It’s estimated that Alzheimer’s care currently costs about $120 billion a year, or some 15 percent of the combined cost of Medicare and Medicaid. With Alzheimer’s growing at about 5 percent a year, costs are projected to be unsustainable.
To prevent that scenario, the Morbys have assembled the nation’s best researchers under the leadership of Harvard’s Dr. Rudy Tanzi. From its offices Downtown and in Boston, the Cure Alzheimer’s Fund provides $3 million a year to the research team, and that money is spent on a single focus — curing the disease by 2020.
The results have been remarkable. The team has completed its project to map Alzheimer’s genes, essentially discovering more than 70 genes bearing positively or negatively on the disease. For that work, Time magazine and CNN recognized the fund for achieving one of the top 10 medical breakthroughs of 2008.
The next step is to develop a cure.

# Assigned task 1:
In the passage on Alzheimer's research, condense the paragraph beginning "The results have been remarkable" into a bulleted list that keeps its main facts.
# Assigned task 2:
According to the passage on Alzheimer's research, how much money does the Cure Alzheimer's Fund give the research team each year?
# Assigned task 3:
Continue the passage on Alzheimer's research, starting after its final sentence, "The next step is to develop a cure."
The material below comes from a separate source.

# Saved data entries:
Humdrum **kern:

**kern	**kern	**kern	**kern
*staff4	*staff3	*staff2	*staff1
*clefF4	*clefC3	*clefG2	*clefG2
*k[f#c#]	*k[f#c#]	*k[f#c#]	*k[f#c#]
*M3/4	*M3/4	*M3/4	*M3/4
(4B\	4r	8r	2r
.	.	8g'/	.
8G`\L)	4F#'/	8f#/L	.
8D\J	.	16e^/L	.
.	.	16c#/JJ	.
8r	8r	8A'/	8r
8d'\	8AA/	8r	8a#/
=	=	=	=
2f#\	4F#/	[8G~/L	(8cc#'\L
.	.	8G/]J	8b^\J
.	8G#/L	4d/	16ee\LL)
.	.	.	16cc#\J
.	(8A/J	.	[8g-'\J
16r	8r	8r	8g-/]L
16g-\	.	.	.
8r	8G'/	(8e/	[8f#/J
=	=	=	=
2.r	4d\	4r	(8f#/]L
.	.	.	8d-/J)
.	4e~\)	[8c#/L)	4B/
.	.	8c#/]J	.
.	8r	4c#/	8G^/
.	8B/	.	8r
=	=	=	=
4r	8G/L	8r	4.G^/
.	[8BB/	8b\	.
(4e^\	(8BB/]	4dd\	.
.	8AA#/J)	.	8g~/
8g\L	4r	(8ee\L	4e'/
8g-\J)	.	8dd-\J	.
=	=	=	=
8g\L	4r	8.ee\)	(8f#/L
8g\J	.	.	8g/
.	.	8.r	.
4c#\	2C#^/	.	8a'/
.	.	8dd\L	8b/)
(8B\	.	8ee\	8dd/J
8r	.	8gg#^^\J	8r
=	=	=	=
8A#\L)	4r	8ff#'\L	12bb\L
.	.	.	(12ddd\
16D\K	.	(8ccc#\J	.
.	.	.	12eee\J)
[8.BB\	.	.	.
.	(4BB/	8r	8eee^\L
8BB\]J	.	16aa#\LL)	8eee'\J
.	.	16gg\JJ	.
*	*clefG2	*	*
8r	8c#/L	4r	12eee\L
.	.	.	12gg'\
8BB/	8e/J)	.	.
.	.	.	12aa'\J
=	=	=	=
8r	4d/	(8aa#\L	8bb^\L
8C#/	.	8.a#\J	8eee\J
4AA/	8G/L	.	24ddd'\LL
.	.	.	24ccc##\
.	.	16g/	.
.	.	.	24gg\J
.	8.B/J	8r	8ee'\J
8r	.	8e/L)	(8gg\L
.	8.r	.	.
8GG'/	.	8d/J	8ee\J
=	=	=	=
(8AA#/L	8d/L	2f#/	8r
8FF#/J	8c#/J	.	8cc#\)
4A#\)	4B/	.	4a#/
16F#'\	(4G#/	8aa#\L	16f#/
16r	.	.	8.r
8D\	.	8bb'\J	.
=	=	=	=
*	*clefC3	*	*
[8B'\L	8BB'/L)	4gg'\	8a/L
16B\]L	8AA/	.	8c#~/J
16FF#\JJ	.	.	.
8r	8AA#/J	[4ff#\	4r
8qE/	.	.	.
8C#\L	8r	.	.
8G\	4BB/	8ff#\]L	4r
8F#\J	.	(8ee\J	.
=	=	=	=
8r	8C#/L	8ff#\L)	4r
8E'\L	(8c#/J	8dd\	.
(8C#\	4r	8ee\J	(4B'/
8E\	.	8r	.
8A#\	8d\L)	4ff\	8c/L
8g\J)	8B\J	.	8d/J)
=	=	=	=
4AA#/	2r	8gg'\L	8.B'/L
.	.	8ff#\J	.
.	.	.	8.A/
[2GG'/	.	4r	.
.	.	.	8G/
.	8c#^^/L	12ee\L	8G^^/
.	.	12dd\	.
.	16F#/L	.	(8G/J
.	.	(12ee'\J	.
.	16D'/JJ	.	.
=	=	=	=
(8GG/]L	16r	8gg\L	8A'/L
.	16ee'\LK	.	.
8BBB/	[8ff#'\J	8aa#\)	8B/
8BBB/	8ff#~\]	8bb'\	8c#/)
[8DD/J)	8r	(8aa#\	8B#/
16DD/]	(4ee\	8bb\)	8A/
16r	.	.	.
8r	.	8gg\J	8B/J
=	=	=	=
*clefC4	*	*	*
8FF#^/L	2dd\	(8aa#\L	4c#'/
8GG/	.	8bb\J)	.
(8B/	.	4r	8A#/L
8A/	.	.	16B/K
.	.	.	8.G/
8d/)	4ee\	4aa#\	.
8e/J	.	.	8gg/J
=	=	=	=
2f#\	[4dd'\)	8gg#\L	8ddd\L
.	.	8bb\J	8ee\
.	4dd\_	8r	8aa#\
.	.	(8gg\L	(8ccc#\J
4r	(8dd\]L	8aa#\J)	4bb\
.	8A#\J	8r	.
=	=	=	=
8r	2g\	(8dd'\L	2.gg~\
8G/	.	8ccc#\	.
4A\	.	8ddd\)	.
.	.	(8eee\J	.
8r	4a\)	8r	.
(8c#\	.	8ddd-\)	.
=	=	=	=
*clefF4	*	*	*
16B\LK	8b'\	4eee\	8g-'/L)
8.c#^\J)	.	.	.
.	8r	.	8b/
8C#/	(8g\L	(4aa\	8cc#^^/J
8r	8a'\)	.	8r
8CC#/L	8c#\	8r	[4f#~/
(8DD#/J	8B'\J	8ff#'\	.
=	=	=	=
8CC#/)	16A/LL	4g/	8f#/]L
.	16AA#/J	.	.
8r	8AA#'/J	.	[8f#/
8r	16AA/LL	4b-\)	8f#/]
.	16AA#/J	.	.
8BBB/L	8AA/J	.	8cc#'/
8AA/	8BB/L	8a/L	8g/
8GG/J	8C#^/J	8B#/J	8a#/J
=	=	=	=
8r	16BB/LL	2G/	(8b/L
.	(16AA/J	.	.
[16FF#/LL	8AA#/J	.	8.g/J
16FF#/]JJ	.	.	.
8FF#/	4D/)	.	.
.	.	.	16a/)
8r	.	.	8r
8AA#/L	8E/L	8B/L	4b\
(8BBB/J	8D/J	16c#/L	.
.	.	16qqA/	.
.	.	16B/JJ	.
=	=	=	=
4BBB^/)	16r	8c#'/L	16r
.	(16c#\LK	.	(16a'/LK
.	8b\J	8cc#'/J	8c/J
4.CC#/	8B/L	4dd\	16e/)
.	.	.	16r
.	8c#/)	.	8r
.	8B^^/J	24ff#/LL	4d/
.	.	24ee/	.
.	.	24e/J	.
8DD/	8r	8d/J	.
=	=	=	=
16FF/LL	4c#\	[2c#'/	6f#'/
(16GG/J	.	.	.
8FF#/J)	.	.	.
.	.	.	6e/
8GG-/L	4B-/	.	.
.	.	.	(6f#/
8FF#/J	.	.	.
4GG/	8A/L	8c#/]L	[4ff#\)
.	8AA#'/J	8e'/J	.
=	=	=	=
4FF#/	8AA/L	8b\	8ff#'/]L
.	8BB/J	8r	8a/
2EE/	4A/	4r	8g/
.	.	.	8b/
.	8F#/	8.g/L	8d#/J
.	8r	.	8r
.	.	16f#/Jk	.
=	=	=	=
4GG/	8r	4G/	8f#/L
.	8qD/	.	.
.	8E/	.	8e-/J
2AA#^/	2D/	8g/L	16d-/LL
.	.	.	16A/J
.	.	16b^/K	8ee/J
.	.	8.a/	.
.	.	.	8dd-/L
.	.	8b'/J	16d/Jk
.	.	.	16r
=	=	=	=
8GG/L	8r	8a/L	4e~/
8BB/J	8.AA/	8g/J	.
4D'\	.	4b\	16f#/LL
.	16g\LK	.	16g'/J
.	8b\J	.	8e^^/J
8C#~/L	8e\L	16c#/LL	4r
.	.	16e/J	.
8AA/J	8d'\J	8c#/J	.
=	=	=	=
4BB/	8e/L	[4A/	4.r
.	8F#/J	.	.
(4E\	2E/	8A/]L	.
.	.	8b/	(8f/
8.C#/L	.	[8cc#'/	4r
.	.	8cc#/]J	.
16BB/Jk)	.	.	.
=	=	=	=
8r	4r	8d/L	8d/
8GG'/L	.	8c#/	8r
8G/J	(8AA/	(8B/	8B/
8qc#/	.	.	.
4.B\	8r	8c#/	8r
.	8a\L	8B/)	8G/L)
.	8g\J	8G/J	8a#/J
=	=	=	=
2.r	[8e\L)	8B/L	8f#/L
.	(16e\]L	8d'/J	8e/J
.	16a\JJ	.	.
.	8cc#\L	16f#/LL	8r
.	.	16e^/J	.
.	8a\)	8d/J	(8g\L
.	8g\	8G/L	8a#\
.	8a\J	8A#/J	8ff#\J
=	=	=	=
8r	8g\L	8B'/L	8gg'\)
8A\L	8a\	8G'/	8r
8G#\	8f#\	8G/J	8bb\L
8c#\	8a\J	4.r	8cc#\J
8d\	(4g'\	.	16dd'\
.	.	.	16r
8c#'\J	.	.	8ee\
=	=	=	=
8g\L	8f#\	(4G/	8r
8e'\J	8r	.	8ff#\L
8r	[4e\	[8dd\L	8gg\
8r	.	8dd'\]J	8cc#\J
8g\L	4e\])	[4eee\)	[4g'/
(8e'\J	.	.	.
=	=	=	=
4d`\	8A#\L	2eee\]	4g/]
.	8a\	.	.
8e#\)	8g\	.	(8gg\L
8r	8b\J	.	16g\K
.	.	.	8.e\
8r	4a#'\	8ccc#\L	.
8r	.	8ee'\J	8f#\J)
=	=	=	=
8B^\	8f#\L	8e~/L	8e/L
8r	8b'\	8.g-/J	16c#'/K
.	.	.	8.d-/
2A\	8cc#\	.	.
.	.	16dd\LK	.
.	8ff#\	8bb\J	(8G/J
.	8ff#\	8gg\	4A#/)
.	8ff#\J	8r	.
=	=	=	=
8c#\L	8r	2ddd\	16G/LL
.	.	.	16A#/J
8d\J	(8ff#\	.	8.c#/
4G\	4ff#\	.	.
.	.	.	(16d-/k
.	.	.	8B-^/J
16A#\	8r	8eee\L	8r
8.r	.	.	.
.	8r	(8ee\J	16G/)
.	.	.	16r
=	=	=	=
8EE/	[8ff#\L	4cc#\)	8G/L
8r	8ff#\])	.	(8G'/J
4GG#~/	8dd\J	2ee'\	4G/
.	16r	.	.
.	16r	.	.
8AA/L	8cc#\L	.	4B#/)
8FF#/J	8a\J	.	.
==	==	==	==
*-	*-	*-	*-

# Your response 1:
- The research team has finished its project to map Alzheimer's genes.
- It found more than 70 genes with a positive or negative bearing on the disease.
- Time magazine and CNN recognized the fund for one of the top 10 medical breakthroughs of 2008.

# Your response 2:
It provides $3 million a year.

# Your response 3:
The Morbys are confident they’ll find it within 10 years, perhaps sooner. They credit the team’s speed, effectiveness and “rifle-shot” approach. For assembling and funding the researchers, for removing obstacles in their way, and for mapping the Alzheimer’s genes, we’re putting the Morbys and their team on our pedestal.
If their success continues, Pittsburgh and the world will have more to celebrate.
In the stocks: Our state leaders, ignorance of the arts
Nobody doubts the difficulty of balancing the state budget in this economy. In October, Pennsylvania became the last state in the country to pass a budget, 101 days after the start of its fiscal year. Weeks earlier, however, as pressure mounted, lawmakers agreed to raise revenue by taxing the state’s arts nonprofits. Fortunately, this misguided sales tax on subscriptions, tickets sales, art exhibitions and museum admissions was excluded from the final agreement.
It is nonetheless alarming that the governor and legislators would seek to raise a trivial sum at the expense of arts nonprofits, when these nonprofits are beset by a revenue crisis. And it gives fresh and unfavorable insight into the priorities of our states’s leaders. If they want to tax “entertainment,” why single out struggling arts nonprofits as opposed to, for example, the profitable professional sports industry?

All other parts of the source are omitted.